The character Åsa-Nisse, literally Nils on the Ridge or Ridge-Nisse, is a somewhat elderly man living with his wife Eulalia on a farm in the countryside village of Knohult in Småland. To the dismay of his wife, Åsa-Nisse never really seems to produce an honest days work, and instead his activities seem to focus on various antics where he is accompanied by his friend and side-kick Klabbarparn. One of their favourite activities is poaching, while managing to stay one step ahead of the law, personified by the local policeman. Other characters include Knohultarn and Sjökvist, the local merchant. Much of the humor, particularly in the original stories, is derived from the characters' peculiar dialect.
In 1944 the character was adapted into a comic strip drawn by Gösta Gummesson, with dialogue written by various authors including Gits Olsson, Bengt Linder, Leif Bergendorff, Olle Nilsson and Pidde Andersson.
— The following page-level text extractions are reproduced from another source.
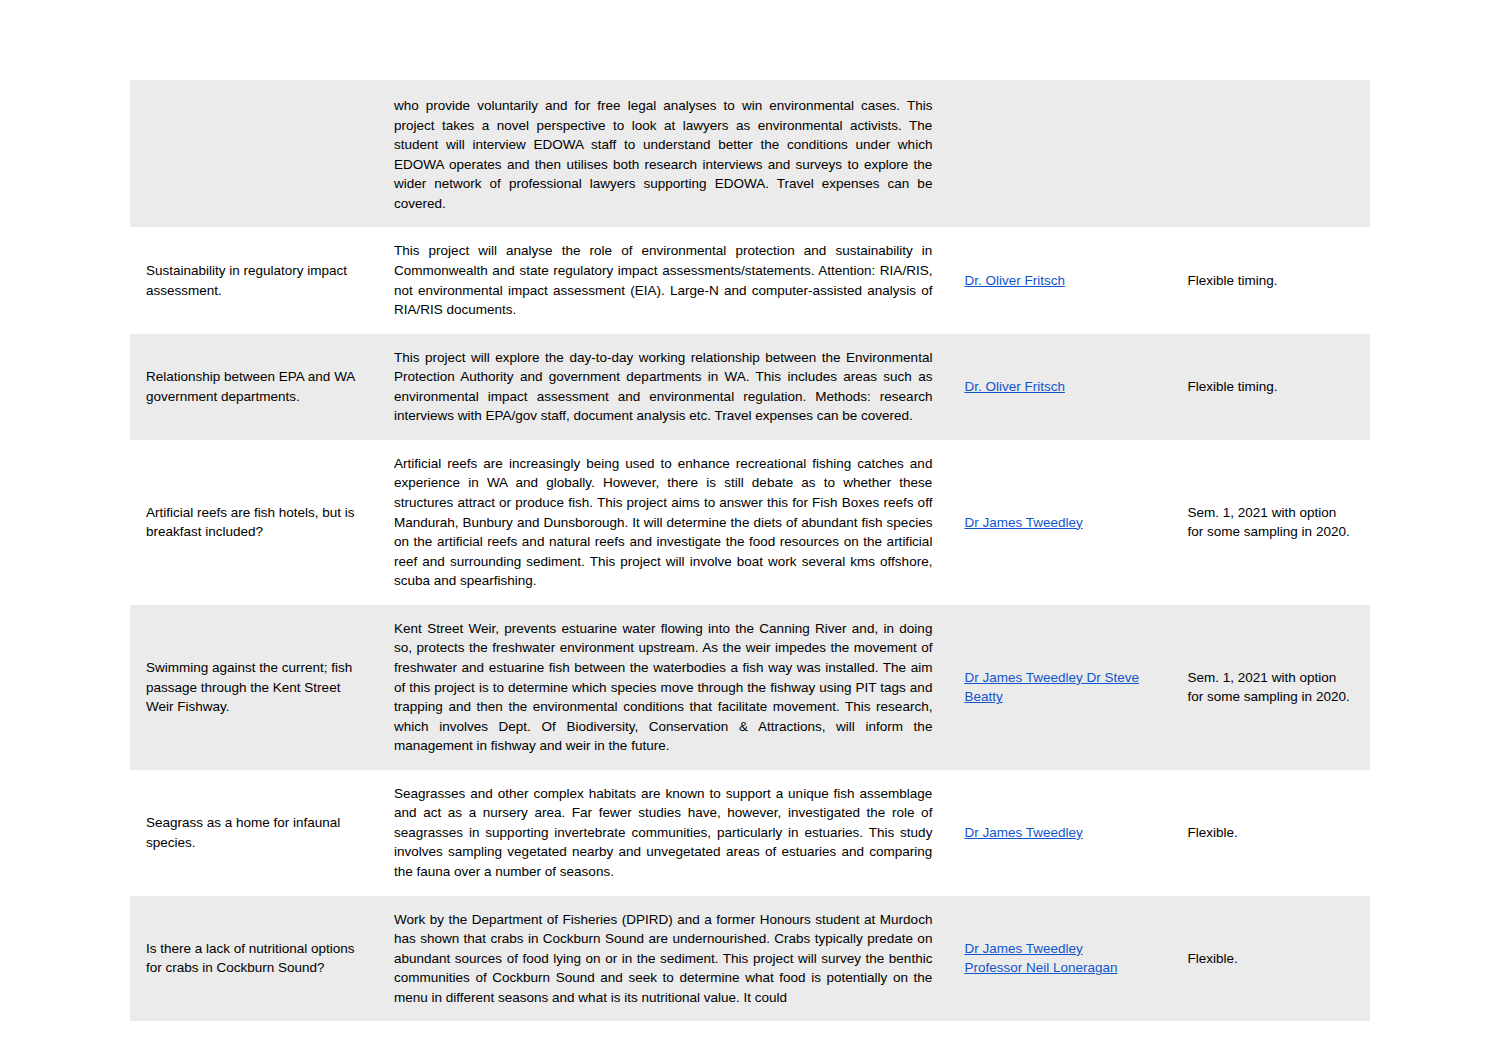| | who provide voluntarily and for free legal analyses to win environmental cases. This project takes a novel perspective to look at lawyers as environmental activists. The student will interview EDOWA staff to understand better the conditions under which EDOWA operates and then utilises both research interviews and surveys to explore the wider network of professional lawyers supporting EDOWA. Travel expenses can be covered. | | |
| Sustainability in regulatory impact assessment. | This project will analyse the role of environmental protection and sustainability in Commonwealth and state regulatory impact assessments/statements. Attention: RIA/RIS, not environmental impact assessment (EIA). Large-N and computer-assisted analysis of RIA/RIS documents. | Dr. Oliver Fritsch | Flexible timing. |
| Relationship between EPA and WA government departments. | This project will explore the day-to-day working relationship between the Environmental Protection Authority and government departments in WA. This includes areas such as environmental impact assessment and environmental regulation. Methods: research interviews with EPA/gov staff, document analysis etc. Travel expenses can be covered. | Dr. Oliver Fritsch | Flexible timing. |
| Artificial reefs are fish hotels, but is breakfast included? | Artificial reefs are increasingly being used to enhance recreational fishing catches and experience in WA and globally. However, there is still debate as to whether these structures attract or produce fish. This project aims to answer this for Fish Boxes reefs off Mandurah, Bunbury and Dunsborough. It will determine the diets of abundant fish species on the artificial reefs and natural reefs and investigate the food resources on the artificial reef and surrounding sediment. This project will involve boat work several kms offshore, scuba and spearfishing. | Dr James Tweedley | Sem. 1, 2021 with option for some sampling in 2020. |
| Swimming against the current; fish passage through the Kent Street Weir Fishway. | Kent Street Weir, prevents estuarine water flowing into the Canning River and, in doing so, protects the freshwater environment upstream. As the weir impedes the movement of freshwater and estuarine fish between the waterbodies a fish way was installed. The aim of this project is to determine which species move through the fishway using PIT tags and trapping and then the environmental conditions that facilitate movement. This research, which involves Dept. Of Biodiversity, Conservation & Attractions, will inform the management in fishway and weir in the future. | Dr James Tweedley Dr Steve Beatty | Sem. 1, 2021 with option for some sampling in 2020. |
| Seagrass as a home for infaunal species. | Seagrasses and other complex habitats are known to support a unique fish assemblage and act as a nursery area. Far fewer studies have, however, investigated the role of seagrasses in supporting invertebrate communities, particularly in estuaries. This study involves sampling vegetated nearby and unvegetated areas of estuaries and comparing the fauna over a number of seasons. | Dr James Tweedley | Flexible. |
| Is there a lack of nutritional options for crabs in Cockburn Sound? | Work by the Department of Fisheries (DPIRD) and a former Honours student at Murdoch has shown that crabs in Cockburn Sound are undernourished. Crabs typically predate on abundant sources of food lying on or in the sediment. This project will survey the benthic communities of Cockburn Sound and seek to determine what food is potentially on the menu in different seasons and what is its nutritional value. It could | Dr James Tweedley Professor Neil Loneragan | Flexible. |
The character has also been adapted into a popular series of burlesque comedy films. John Elfström portrayed Åsa-Nisse in 19 of the 20 films and Arthur Rolén played the side-kick Klabbarparn (Ågren) in 18. Brita Öberg played Åsa-Nisse's wife Eulalia and Mona Geijer-Falkner played Klabbarparn's wife Kristin. Fourteen of the films were directed by Ragnar Frisk. In ten of the films, Bertil Boo made an appearance as "the singing farmer".
Kjell Bergqvist plays Åsa-Nisse in the new 2011 film Åsa-Nisse-Wälkom to Knohult. This is the first Åsa-Nisse film since 1969.
While the 19 film sequels are a testament to Åsa-Nisse's popularity the movies have always been panned by critics both then and now. Some even see it as a low point in Swedish cinema that works as a stark contrast to Ingmar Bergman's work of the same period. Their style of humour is now out of fashion but re-runs are still frequent on TV and they have been released on VHS and DVD.